# Goals
- 1) Output the passage about the Houston Police Department discrimination suit word for word, from "The employees of" up to and including "in this case.".
- 2) Write the next part of the passage about the Houston Police Department discrimination suit, starting after its last sentence.

The appellants, who are Spanish-surnamed women, are present and former employees of the Houston Police Department. They allege that the defendants, among them several city officials and the city itself, denied them promotions and beneficial transfers because of their race. The suit was filed as a class action, on behalf of all Mexican-American employees of two divisions of the Police Department, seeking damages and injunctive relief pursuant to Title VII of the Civil Rights Act of 1964, 42 U.S.C.A. §§ 2000e et seq.1

2

The employees of the Police Department are covered by two sets of regulations, one for uniformed personnel, another for civilians. Uniformed personnel are governed by regulations codified in a Texas statute. Tex.Rev.Civ.Stat.Ann. art. 1269m (Vernon). Satisfactory performance on a written examination is a prerequisite of entry into or promotion within the uniformed system. Written examinations were once required of civilian personnel, but they were not used at the time of the violations alleged in this case.

3

The individual plaintiffs worked in the Police Department's Identification Division. As relevant here, there are two types of employees in the division: fingerprint classifers and clerks. Fingerprint classifiers perform the function suggested by their job title, and the position is part of the uniformed service. Clerks are civilian employees. There are three grades of clerks; Clerk III being the highest, a supervisory position.

4

Until 1972 most fingerprint classifiers were men. Two of the defendants, Kenneth Swatzel, superintendent of the Identification Division, and his supervisor, F. B. Bankston, Chief of Technical Services, selected two white women, who were clerical workers in the department, to train as fingerprint classifiers. The trial court did not find it necessary to determine whether they were given on-the-job training to prepare them for their merit examinations. Subsequently, two other female employees were promoted to Clerk III positions.

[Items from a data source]
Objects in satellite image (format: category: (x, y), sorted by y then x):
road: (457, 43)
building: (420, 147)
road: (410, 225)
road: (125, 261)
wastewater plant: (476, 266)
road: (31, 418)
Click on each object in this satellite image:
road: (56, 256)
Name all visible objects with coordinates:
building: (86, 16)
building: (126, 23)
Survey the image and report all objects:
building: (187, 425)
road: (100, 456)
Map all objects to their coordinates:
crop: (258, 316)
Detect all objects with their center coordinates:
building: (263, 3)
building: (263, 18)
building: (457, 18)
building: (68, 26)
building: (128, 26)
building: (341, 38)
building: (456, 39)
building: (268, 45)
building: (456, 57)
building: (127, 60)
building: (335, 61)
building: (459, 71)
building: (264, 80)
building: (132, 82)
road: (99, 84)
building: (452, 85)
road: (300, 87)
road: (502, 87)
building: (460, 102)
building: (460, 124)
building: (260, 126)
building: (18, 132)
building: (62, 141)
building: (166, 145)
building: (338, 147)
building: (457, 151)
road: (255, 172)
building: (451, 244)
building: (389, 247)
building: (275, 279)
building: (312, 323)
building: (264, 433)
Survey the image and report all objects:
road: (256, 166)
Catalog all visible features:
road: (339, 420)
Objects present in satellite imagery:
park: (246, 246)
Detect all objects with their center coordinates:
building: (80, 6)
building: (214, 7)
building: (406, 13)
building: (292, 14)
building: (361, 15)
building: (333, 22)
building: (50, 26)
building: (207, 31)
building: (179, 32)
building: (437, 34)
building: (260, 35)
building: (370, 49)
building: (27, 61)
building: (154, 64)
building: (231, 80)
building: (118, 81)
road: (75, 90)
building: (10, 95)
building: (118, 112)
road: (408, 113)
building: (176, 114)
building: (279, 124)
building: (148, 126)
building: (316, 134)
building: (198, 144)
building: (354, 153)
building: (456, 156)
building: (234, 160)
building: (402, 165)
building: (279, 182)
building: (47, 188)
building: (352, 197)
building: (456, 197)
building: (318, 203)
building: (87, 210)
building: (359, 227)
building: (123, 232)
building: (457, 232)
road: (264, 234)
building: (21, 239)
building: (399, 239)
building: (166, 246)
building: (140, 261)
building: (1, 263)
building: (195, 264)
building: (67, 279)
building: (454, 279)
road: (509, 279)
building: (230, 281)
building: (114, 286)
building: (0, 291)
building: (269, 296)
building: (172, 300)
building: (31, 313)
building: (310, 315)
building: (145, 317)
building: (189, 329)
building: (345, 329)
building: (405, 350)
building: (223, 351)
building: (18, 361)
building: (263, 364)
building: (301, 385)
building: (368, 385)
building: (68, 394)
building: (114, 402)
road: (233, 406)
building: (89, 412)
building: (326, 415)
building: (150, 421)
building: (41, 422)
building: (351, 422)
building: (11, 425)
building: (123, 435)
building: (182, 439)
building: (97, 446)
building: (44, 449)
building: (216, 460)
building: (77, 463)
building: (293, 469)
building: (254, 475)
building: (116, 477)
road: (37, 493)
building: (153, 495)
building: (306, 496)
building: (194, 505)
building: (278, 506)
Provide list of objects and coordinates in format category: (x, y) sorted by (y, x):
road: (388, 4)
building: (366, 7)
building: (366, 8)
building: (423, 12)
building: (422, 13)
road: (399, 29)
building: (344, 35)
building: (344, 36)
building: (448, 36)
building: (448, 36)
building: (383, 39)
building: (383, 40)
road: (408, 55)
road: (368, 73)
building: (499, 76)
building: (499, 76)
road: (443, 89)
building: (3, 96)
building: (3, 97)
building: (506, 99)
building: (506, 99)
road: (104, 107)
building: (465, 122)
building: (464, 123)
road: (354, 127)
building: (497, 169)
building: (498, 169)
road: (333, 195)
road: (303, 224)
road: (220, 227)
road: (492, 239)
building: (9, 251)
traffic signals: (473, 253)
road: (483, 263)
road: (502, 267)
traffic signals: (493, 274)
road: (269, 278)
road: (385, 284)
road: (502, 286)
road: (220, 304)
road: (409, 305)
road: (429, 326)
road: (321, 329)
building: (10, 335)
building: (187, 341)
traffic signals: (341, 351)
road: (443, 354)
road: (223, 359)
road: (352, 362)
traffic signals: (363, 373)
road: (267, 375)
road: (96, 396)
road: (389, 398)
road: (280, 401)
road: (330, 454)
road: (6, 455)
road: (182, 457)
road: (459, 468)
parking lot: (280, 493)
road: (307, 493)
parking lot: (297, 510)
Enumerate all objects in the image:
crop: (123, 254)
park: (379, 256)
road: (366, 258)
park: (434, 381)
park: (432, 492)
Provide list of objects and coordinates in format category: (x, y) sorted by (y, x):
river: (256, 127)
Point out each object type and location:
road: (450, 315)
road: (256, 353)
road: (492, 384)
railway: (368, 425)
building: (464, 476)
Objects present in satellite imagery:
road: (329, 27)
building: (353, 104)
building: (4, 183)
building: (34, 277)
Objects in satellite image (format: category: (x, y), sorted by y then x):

# Per-task outputs
- 1)
The employees of the Police Department are covered by two sets of regulations, one for uniformed personnel, another for civilians. Uniformed personnel are governed by regulations codified in a Texas statute. Tex.Rev.Civ.Stat.Ann. art. 1269m (Vernon). Satisfactory performance on a written examination is a prerequisite of entry into or promotion within the uniformed system. Written examinations were once required of civilian personnel, but they were not used at the time of the violations alleged in this case.

- 2)
5

The crux of the named plaintiffs' complaint is that they were not considered for these positions and promotions.2 The district court initially certified this case as a class action, the class being composed of all Mexican-American civilian employees of the Identification and Records Division of the Police Department. The Records Division is administratively distinct from the Identification Division, although the Chief of Technical Services supervises both. After a trial the court concluded that certification had been improvidently granted, and decertified the class. This facet of the case is not appealed. None of the named plaintiffs was employed in the Records Division. There was no attempt to prove discriminatory employment practices in the Records Division, and there was testimony that the efforts of Mexican-American employees of that division to improve work conditions and secure promotions generally met with success. After excluding the Records Division, the court held that the eleven Mexican-American employees of the Identification Division should not be treated as a class. This conclusion followed from the court's opinion that there were differences between the grievances of male and female employees, and doubts about the suitability of the named plaintiffs as class representatives. In any case, since we affirm the judgment of the district court, we may safely assume the plaintiffs would not have us extend that judgment to the other members of the class they formerly represented.

6

The trial court's order is fourteen pages, nine of which encompass findings of fact. It thoroughly covers the structure of the two divisions and the work done therein, as well as the grievances of the individual plaintiffs.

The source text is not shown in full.